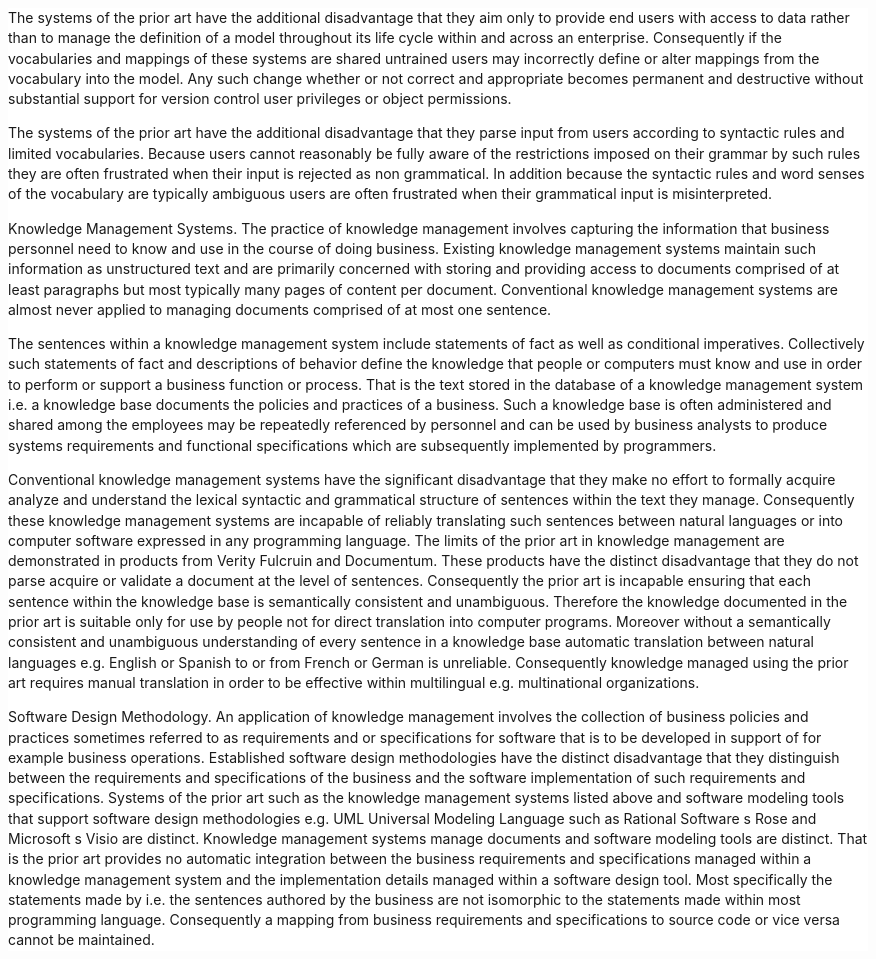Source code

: The systems of the prior art have the additional disadvantage that they aim only to provide end users with access to data rather than to manage the definition of a model throughout its life cycle within and across an enterprise. Consequently if the vocabularies and mappings of these systems are shared untrained users may incorrectly define or alter mappings from the vocabulary into the model. Any such change whether or not correct and appropriate becomes permanent and destructive without substantial support for version control user privileges or object permissions.

The systems of the prior art have the additional disadvantage that they parse input from users according to syntactic rules and limited vocabularies. Because users cannot reasonably be fully aware of the restrictions imposed on their grammar by such rules they are often frustrated when their input is rejected as non grammatical. In addition because the syntactic rules and word senses of the vocabulary are typically ambiguous users are often frustrated when their grammatical input is misinterpreted.

Knowledge Management Systems. The practice of knowledge management involves capturing the information that business personnel need to know and use in the course of doing business. Existing knowledge management systems maintain such information as unstructured text and are primarily concerned with storing and providing access to documents comprised of at least paragraphs but most typically many pages of content per document. Conventional knowledge management systems are almost never applied to managing documents comprised of at most one sentence.

The sentences within a knowledge management system include statements of fact as well as conditional imperatives. Collectively such statements of fact and descriptions of behavior define the knowledge that people or computers must know and use in order to perform or support a business function or process. That is the text stored in the database of a knowledge management system i.e. a knowledge base documents the policies and practices of a business. Such a knowledge base is often administered and shared among the employees may be repeatedly referenced by personnel and can be used by business analysts to produce systems requirements and functional specifications which are subsequently implemented by programmers.

Conventional knowledge management systems have the significant disadvantage that they make no effort to formally acquire analyze and understand the lexical syntactic and grammatical structure of sentences within the text they manage. Consequently these knowledge management systems are incapable of reliably translating such sentences between natural languages or into computer software expressed in any programming language. The limits of the prior art in knowledge management are demonstrated in products from Verity Fulcruin and Documentum. These products have the distinct disadvantage that they do not parse acquire or validate a document at the level of sentences. Consequently the prior art is incapable ensuring that each sentence within the knowledge base is semantically consistent and unambiguous. Therefore the knowledge documented in the prior art is suitable only for use by people not for direct translation into computer programs. Moreover without a semantically consistent and unambiguous understanding of every sentence in a knowledge base automatic translation between natural languages e.g. English or Spanish to or from French or German is unreliable. Consequently knowledge managed using the prior art requires manual translation in order to be effective within multilingual e.g. multinational organizations.

Software Design Methodology. An application of knowledge management involves the collection of business policies and practices sometimes referred to as requirements and or specifications for software that is to be developed in support of for example business operations. Established software design methodologies have the distinct disadvantage that they distinguish between the requirements and specifications of the business and the software implementation of such requirements and specifications. Systems of the prior art such as the knowledge management systems listed above and software modeling tools that support software design methodologies e.g. UML Universal Modeling Language such as Rational Software s Rose and Microsoft s Visio are distinct. Knowledge management systems manage documents and software modeling tools are distinct. That is the prior art provides no automatic integration between the business requirements and specifications managed within a knowledge management system and the implementation details managed within a software design tool. Most specifically the statements made by i.e. the sentences authored by the business are not isomorphic to the statements made within most programming language. Consequently a mapping from business requirements and specifications to source code or vice versa cannot be maintained.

To-do item:
Reproduce the data above word for word, but leave the images out.

Your response:
Source code

: The systems of the prior art have the additional disadvantage that they aim only to provide end users with access to data rather than to manage the definition of a model throughout its life cycle within and across an enterprise. Consequently if the vocabularies and mappings of these systems are shared untrained users may incorrectly define or alter mappings from the vocabulary into the model. Any such change whether or not correct and appropriate becomes permanent and destructive without substantial support for version control user privileges or object permissions.

The systems of the prior art have the additional disadvantage that they parse input from users according to syntactic rules and limited vocabularies. Because users cannot reasonably be fully aware of the restrictions imposed on their grammar by such rules they are often frustrated when their input is rejected as non grammatical. In addition because the syntactic rules and word senses of the vocabulary are typically ambiguous users are often frustrated when their grammatical input is misinterpreted.

Knowledge Management Systems. The practice of knowledge management involves capturing the information that business personnel need to know and use in the course of doing business. Existing knowledge management systems maintain such information as unstructured text and are primarily concerned with storing and providing access to documents comprised of at least paragraphs but most typically many pages of content per document. Conventional knowledge management systems are almost never applied to managing documents comprised of at most one sentence.

The sentences within a knowledge management system include statements of fact as well as conditional imperatives. Collectively such statements of fact and descriptions of behavior define the knowledge that people or computers must know and use in order to perform or support a business function or process. That is the text stored in the database of a knowledge management system i.e. a knowledge base documents the policies and practices of a business. Such a knowledge base is often administered and shared among the employees may be repeatedly referenced by personnel and can be used by business analysts to produce systems requirements and functional specifications which are subsequently implemented by programmers.

Conventional knowledge management systems have the significant disadvantage that they make no effort to formally acquire analyze and understand the lexical syntactic and grammatical structure of sentences within the text they manage. Consequently these knowledge management systems are incapable of reliably translating such sentences between natural languages or into computer software expressed in any programming language. The limits of the prior art in knowledge management are demonstrated in products from Verity Fulcruin and Documentum. These products have the distinct disadvantage that they do not parse acquire or validate a document at the level of sentences. Consequently the prior art is incapable ensuring that each sentence within the knowledge base is semantically consistent and unambiguous. Therefore the knowledge documented in the prior art is suitable only for use by people not for direct translation into computer programs. Moreover without a semantically consistent and unambiguous understanding of every sentence in a knowledge base automatic translation between natural languages e.g. English or Spanish to or from French or German is unreliable. Consequently knowledge managed using the prior art requires manual translation in order to be effective within multilingual e.g. multinational organizations.

Software Design Methodology. An application of knowledge management involves the collection of business policies and practices sometimes referred to as requirements and or specifications for software that is to be developed in support of for example business operations. Established software design methodologies have the distinct disadvantage that they distinguish between the requirements and specifications of the business and the software implementation of such requirements and specifications. Systems of the prior art such as the knowledge management systems listed above and software modeling tools that support software design methodologies e.g. UML Universal Modeling Language such as Rational Software s Rose and Microsoft s Visio are distinct. Knowledge management systems manage documents and software modeling tools are distinct. That is the prior art provides no automatic integration between the business requirements and specifications managed within a knowledge management system and the implementation details managed within a software design tool. Most specifically the statements made by i.e. the sentences authored by the business are not isomorphic to the statements made within most programming language. Consequently a mapping from business requirements and specifications to source code or vice versa cannot be maintained.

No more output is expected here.